Your task:
Exclude the pictures, then restate exactly each line of the data below from the first through the line containing "right back paw: (181, 585)".

Extracted material:
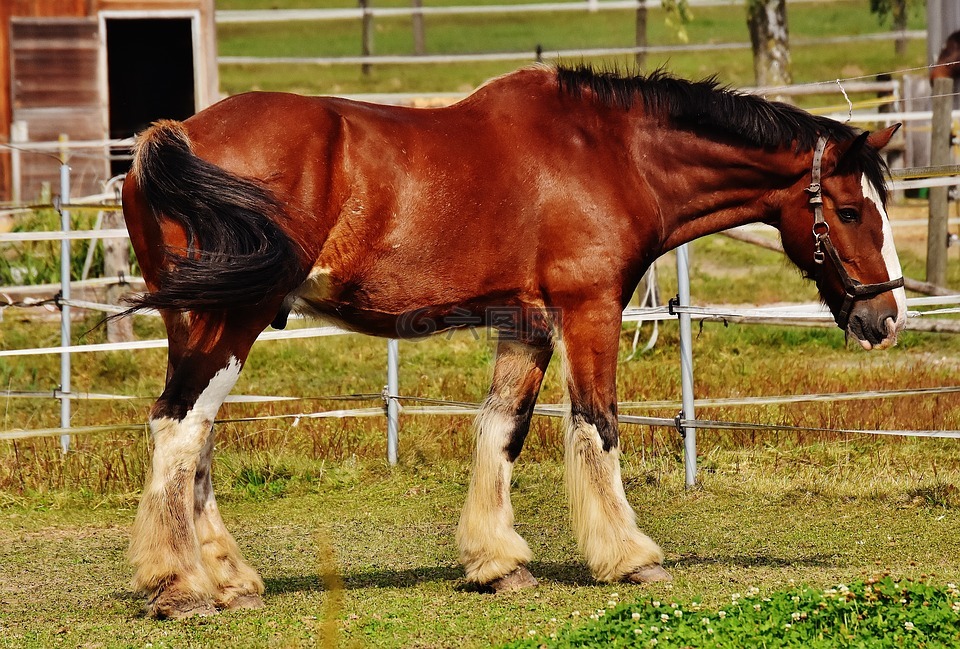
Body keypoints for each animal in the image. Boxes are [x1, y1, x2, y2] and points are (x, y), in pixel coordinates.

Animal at [120, 66, 908, 616]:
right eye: (848, 210)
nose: (888, 316)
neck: (610, 152)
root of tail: (173, 137)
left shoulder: (524, 324)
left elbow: (501, 429)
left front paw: (497, 562)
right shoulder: (589, 311)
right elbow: (598, 425)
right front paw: (629, 556)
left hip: (198, 320)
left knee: (193, 437)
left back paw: (228, 579)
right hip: (235, 318)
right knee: (180, 426)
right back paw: (181, 585)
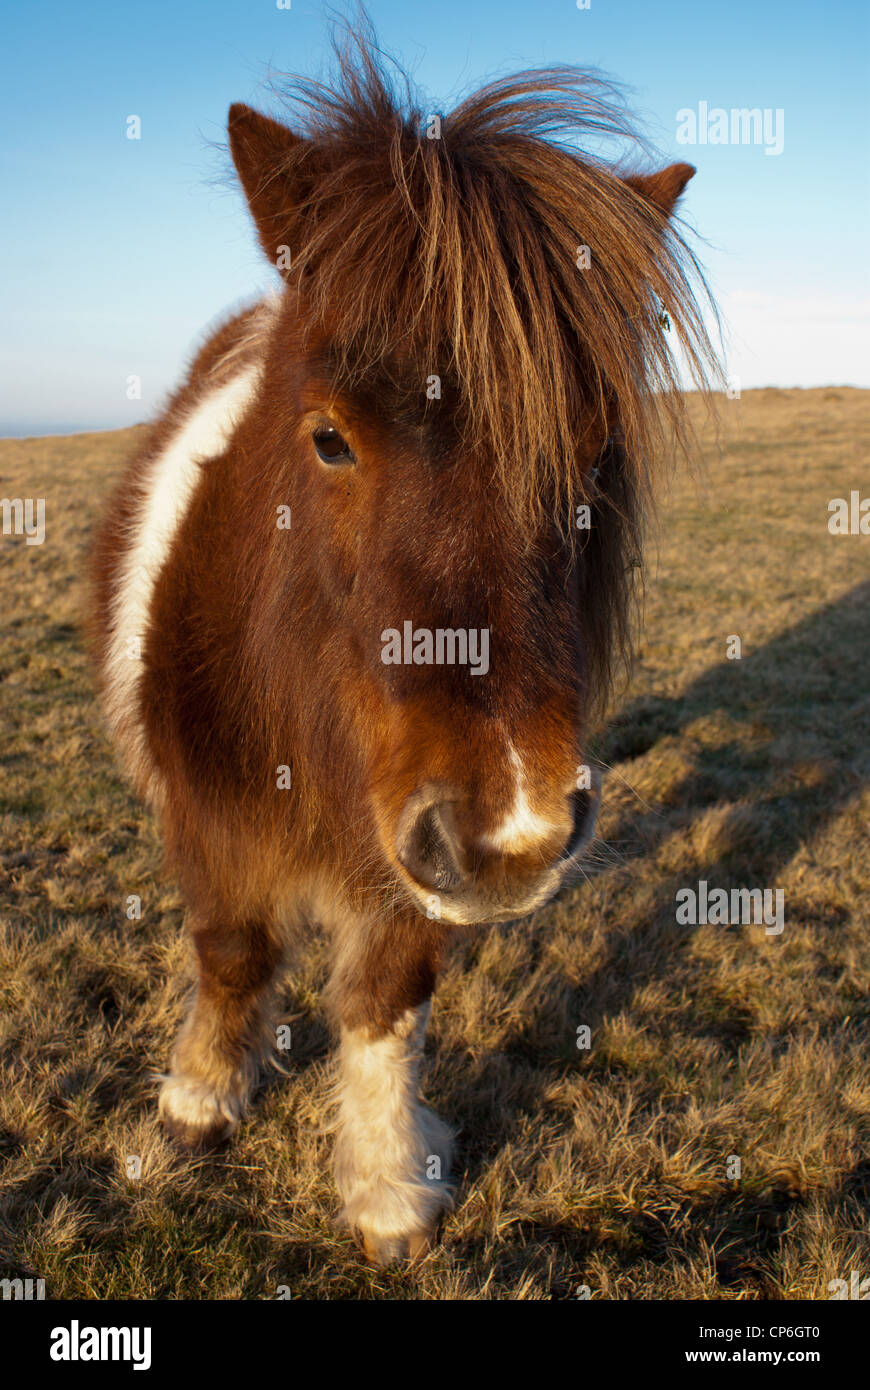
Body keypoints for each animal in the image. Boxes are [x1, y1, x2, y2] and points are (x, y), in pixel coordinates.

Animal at [88, 21, 717, 1262]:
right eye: (329, 436)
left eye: (596, 452)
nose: (510, 833)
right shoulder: (208, 817)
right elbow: (232, 950)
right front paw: (199, 1100)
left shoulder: (414, 865)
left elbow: (385, 997)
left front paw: (387, 1186)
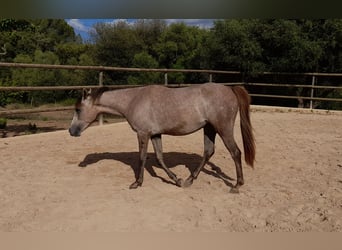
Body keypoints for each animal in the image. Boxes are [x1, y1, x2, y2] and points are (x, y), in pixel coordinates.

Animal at [69, 83, 255, 192]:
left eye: (78, 109)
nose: (71, 131)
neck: (133, 100)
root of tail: (230, 88)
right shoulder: (155, 134)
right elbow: (159, 158)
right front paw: (177, 180)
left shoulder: (143, 133)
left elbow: (142, 157)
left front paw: (137, 183)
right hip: (209, 129)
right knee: (208, 152)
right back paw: (189, 180)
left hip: (223, 129)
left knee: (235, 152)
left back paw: (237, 185)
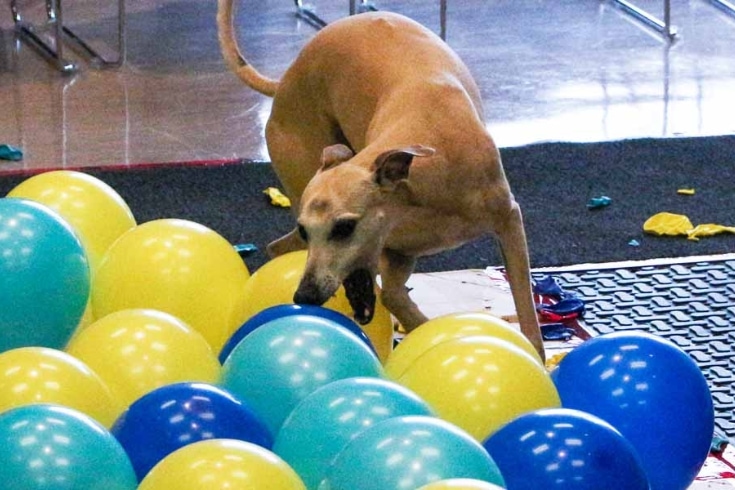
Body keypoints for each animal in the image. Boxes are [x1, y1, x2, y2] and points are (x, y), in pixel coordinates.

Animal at [216, 2, 544, 360]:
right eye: (307, 229)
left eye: (345, 227)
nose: (304, 296)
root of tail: (286, 79)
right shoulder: (393, 249)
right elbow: (393, 297)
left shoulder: (508, 222)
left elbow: (527, 308)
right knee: (279, 248)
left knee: (278, 248)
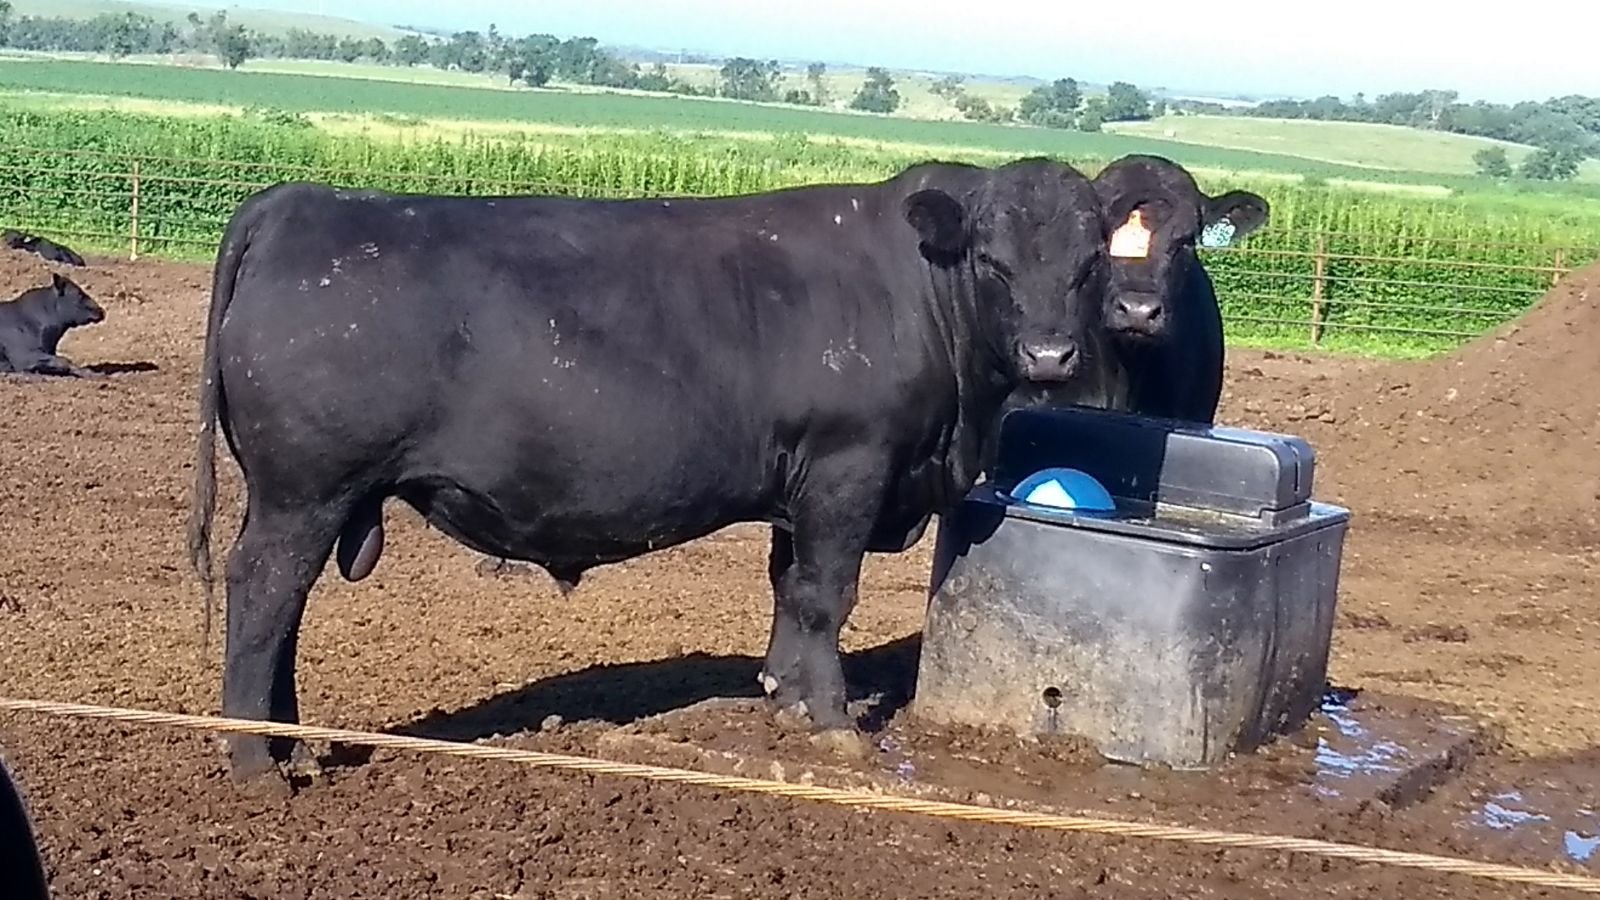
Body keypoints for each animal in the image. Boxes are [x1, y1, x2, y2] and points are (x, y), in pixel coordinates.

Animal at [186, 157, 1123, 784]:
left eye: (1091, 264)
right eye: (993, 260)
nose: (1049, 355)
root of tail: (300, 200)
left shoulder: (800, 485)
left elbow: (789, 588)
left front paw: (782, 697)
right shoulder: (848, 469)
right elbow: (828, 594)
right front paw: (832, 724)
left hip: (312, 496)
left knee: (284, 606)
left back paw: (290, 746)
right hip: (303, 492)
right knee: (265, 592)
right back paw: (257, 761)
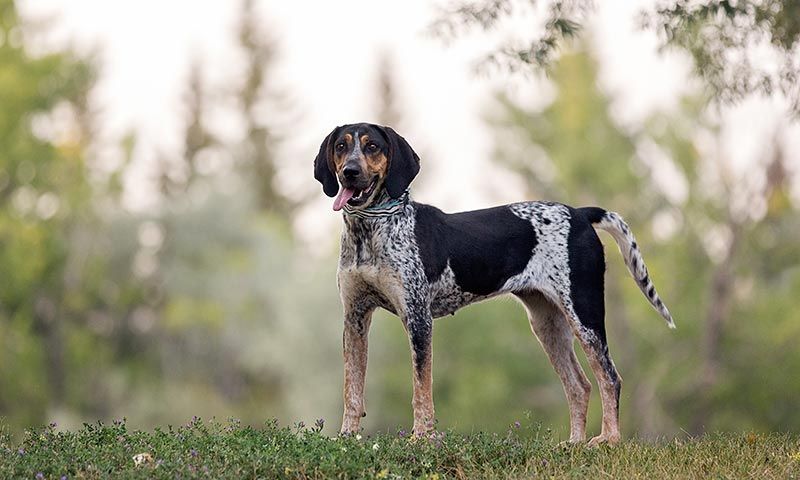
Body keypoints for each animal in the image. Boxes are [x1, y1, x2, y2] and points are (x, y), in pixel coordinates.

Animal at [312, 122, 676, 444]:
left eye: (372, 146)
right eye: (341, 146)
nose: (349, 172)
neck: (371, 229)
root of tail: (581, 214)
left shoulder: (418, 319)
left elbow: (421, 389)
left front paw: (421, 439)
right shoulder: (355, 317)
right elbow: (352, 389)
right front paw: (347, 437)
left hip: (584, 314)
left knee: (610, 378)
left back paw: (609, 440)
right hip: (547, 324)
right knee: (579, 385)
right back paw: (573, 444)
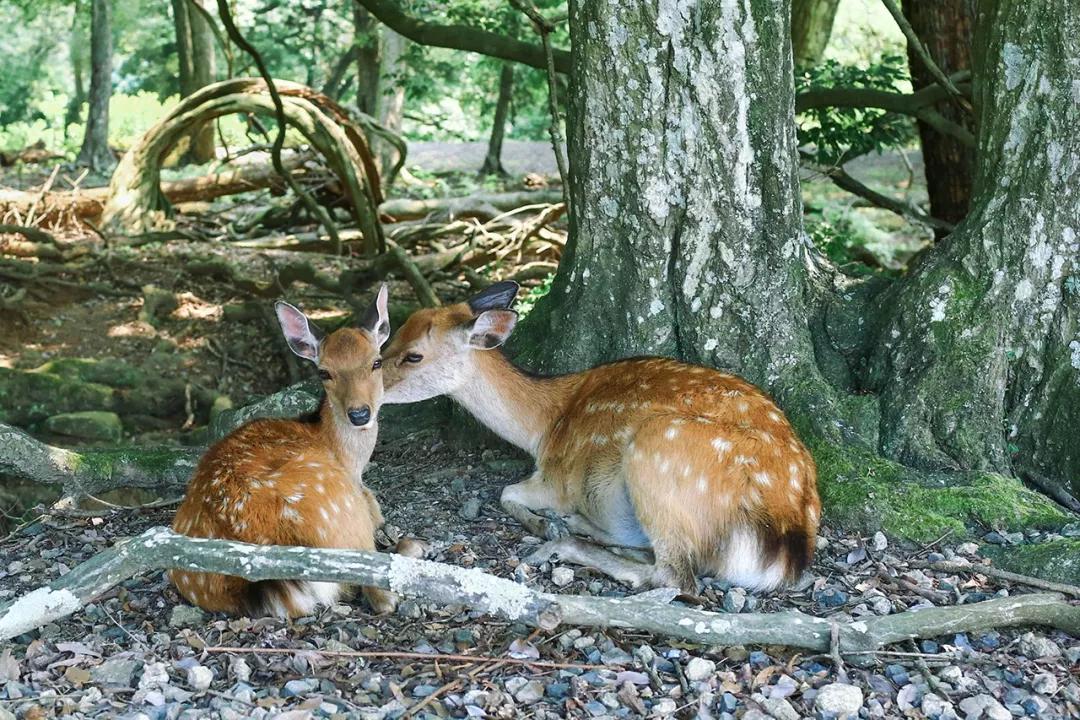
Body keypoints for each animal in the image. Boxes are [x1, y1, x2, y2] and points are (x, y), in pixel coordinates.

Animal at [380, 282, 816, 595]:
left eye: (414, 355)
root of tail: (787, 535)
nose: (367, 386)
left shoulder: (554, 479)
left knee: (675, 576)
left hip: (659, 450)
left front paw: (543, 526)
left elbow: (505, 492)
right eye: (391, 336)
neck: (543, 426)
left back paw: (561, 544)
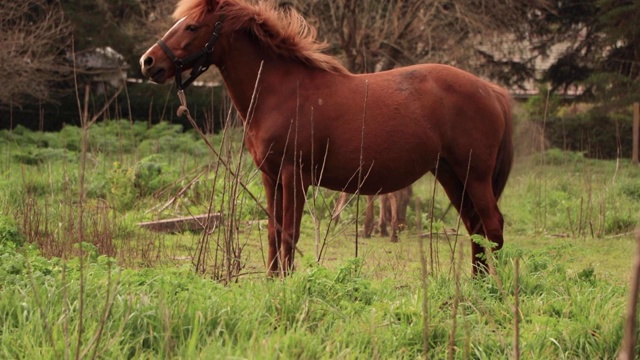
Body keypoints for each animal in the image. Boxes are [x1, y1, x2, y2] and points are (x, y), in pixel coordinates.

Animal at [141, 0, 516, 276]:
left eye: (192, 26)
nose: (148, 61)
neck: (281, 91)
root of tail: (493, 91)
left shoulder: (294, 176)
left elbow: (290, 232)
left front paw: (285, 284)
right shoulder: (270, 177)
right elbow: (274, 231)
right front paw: (272, 281)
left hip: (474, 176)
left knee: (492, 226)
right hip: (451, 175)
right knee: (476, 228)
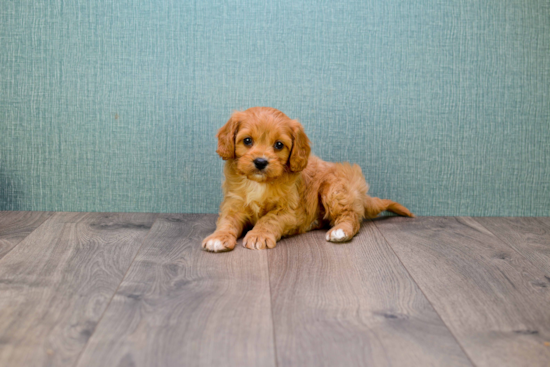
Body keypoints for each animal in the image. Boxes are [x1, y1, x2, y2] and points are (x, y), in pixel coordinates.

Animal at [203, 107, 414, 253]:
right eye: (247, 141)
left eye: (279, 145)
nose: (261, 162)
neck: (259, 183)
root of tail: (359, 192)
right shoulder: (233, 204)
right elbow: (227, 222)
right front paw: (218, 238)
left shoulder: (289, 210)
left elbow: (268, 219)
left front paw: (258, 235)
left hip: (334, 189)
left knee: (351, 216)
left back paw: (340, 231)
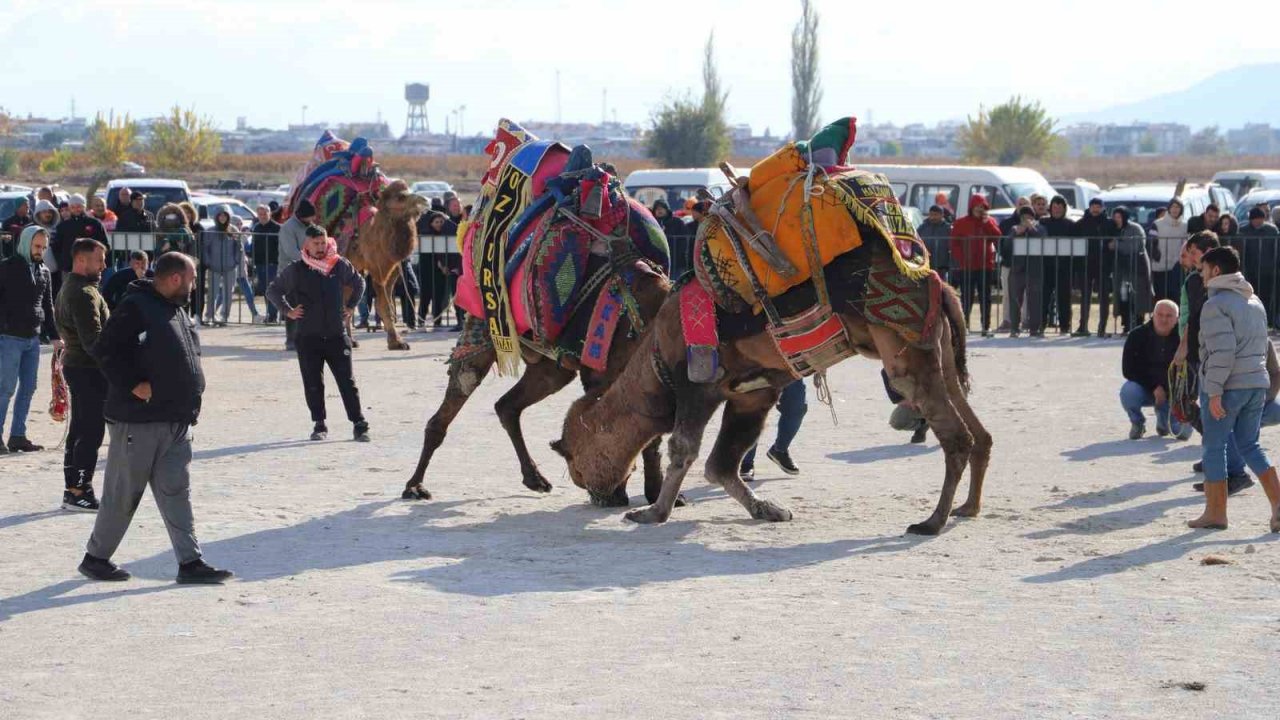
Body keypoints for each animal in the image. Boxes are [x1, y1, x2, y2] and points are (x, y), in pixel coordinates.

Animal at [404, 258, 675, 504]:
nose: (594, 490)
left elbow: (650, 434)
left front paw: (655, 493)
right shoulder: (602, 375)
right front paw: (618, 493)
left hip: (549, 368)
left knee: (507, 405)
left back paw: (535, 478)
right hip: (485, 328)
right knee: (460, 388)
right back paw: (414, 486)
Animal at [550, 230, 988, 532]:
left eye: (574, 460)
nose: (594, 493)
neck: (656, 353)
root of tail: (938, 283)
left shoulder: (696, 385)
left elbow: (684, 450)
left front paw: (652, 512)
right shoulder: (753, 392)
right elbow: (721, 464)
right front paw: (769, 509)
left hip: (906, 353)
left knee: (956, 435)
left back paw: (931, 522)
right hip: (941, 354)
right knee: (977, 430)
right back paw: (967, 508)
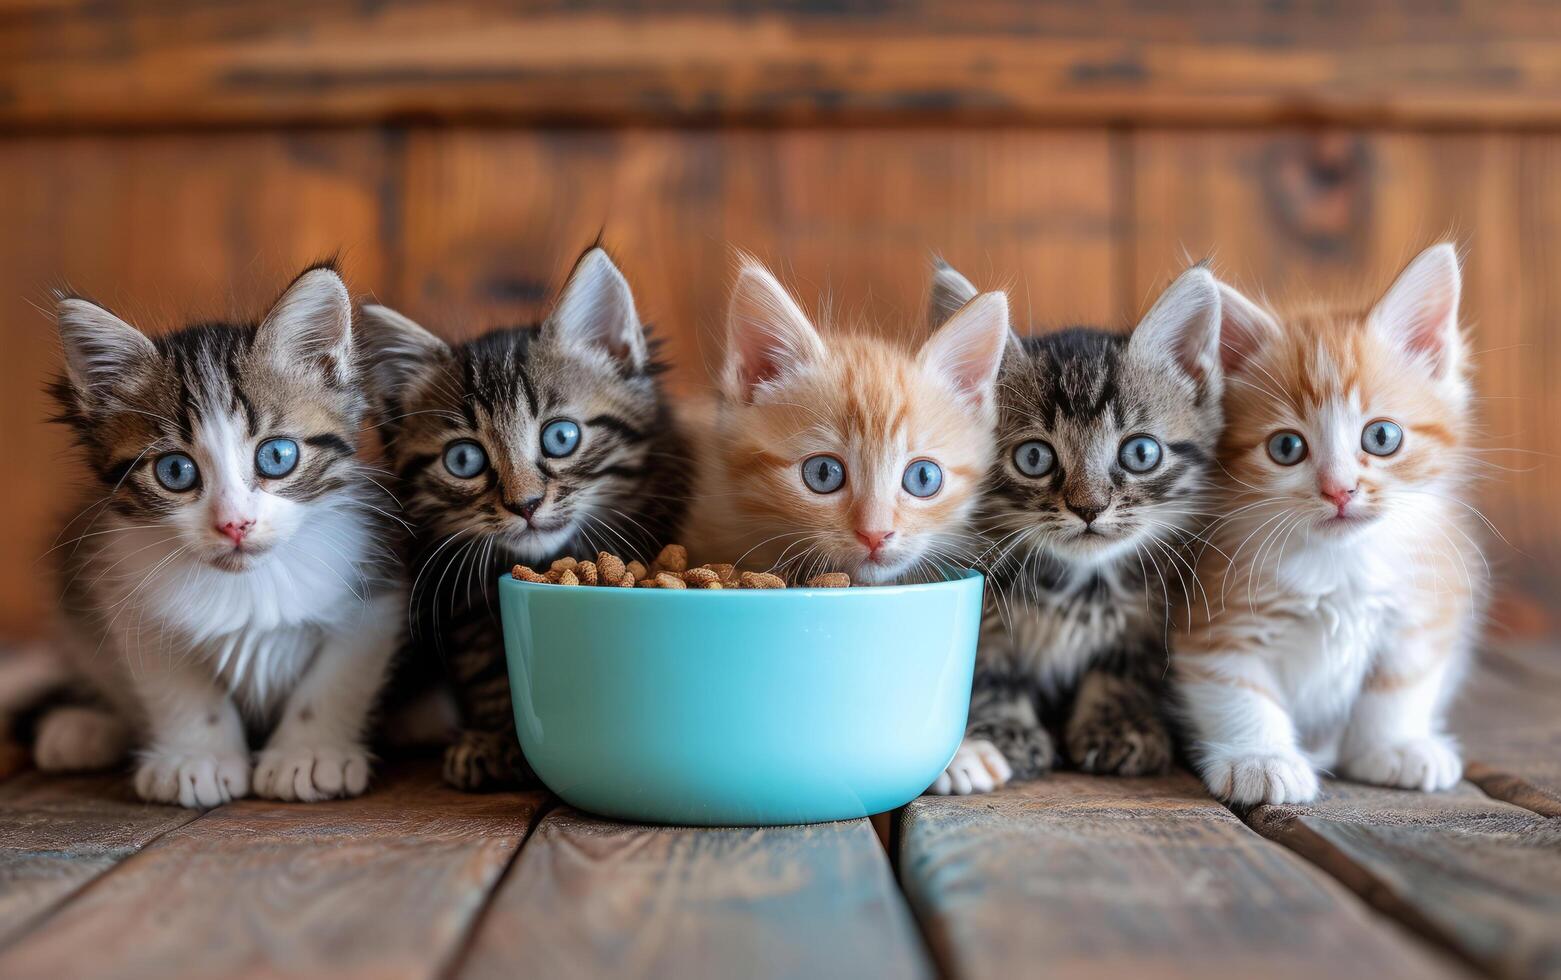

Written solution:
Body keypoints for each animal in the image. Boxes are [x1, y1, x2, y2] and points are (x, y), in pixel coordinates.

Animal at [120, 66, 908, 616]:
right eye: (848, 210)
nose: (888, 316)
neck: (610, 152)
root of tail: (173, 137)
left shoulder: (524, 324)
left elbow: (501, 429)
left front paw: (497, 562)
right shoulder: (589, 311)
right elbow: (598, 425)
right front paw: (629, 556)
left hip: (198, 320)
left knee: (193, 437)
left back paw: (228, 579)
right hip: (235, 318)
right knee: (180, 426)
right back paw: (181, 585)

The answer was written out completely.